CNN reports that research published in the Journal of the American Heart Association suggests “gum disease and tooth loss are connected to a higher risk of early death in women past the age of menopause.” Michael J. LaMonte, lead author of the study and a research associate professor at the University at Buffalo in New York, notes that the findings only suggest an association between oral health and premature death. CNN adds, “The research does not show gum disease or tooth loss cause early death.”

For the study, HealthDay reports that investigators “tracked data on more than 57,000 women aged 55 and older.” The researchers found that “a history of gum disease was associated with a 12 percent higher risk of death from any cause.” In addition, researchers found that loss of natural teeth was associated with “a 17 percent increased risk of death from any cause.”
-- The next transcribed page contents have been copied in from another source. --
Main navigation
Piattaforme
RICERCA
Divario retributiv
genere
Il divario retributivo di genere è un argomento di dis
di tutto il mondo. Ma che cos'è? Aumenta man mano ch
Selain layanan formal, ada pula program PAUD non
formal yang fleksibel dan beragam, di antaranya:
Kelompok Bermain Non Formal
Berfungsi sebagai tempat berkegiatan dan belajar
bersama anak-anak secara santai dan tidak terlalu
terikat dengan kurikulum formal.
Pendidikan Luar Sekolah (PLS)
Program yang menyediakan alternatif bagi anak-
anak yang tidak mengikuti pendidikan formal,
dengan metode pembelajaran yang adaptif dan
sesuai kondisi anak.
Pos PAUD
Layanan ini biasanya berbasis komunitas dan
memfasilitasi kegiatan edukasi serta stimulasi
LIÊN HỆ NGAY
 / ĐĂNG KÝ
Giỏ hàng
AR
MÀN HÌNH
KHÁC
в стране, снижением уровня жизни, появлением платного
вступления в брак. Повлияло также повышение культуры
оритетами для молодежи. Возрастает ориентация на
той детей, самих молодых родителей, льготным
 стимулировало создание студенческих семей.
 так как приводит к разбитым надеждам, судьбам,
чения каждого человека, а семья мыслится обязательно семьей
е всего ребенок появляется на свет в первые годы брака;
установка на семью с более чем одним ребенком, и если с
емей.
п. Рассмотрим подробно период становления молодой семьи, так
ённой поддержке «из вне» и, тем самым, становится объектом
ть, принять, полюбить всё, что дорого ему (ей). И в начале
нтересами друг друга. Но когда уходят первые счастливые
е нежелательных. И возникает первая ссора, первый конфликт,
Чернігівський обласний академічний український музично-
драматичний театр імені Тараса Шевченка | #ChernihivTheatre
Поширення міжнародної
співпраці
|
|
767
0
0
Older Adults Face Additional Oral Health Challenges

Noting the importance of maintaining oral health as people age, the San Diego Union-Tribune (3/20) reports that several factors, however, may “exacerbate problems and inhibit a senior’s ability to brush, floss or visit the dentist.” For example, medications may cause dry mouth, arthritis can limit dexterity, and lack of transportation or dental coverage may make it difficult to maintain regular dental visits. With this in mind, the article shares several tips to help seniors maintain oral health, such as taking steps to avoid dry mouth, using a fluoride toothpaste and drinking fluoridated water, flossing, maintaining regular dental visits, and receiving help from caregivers when needed.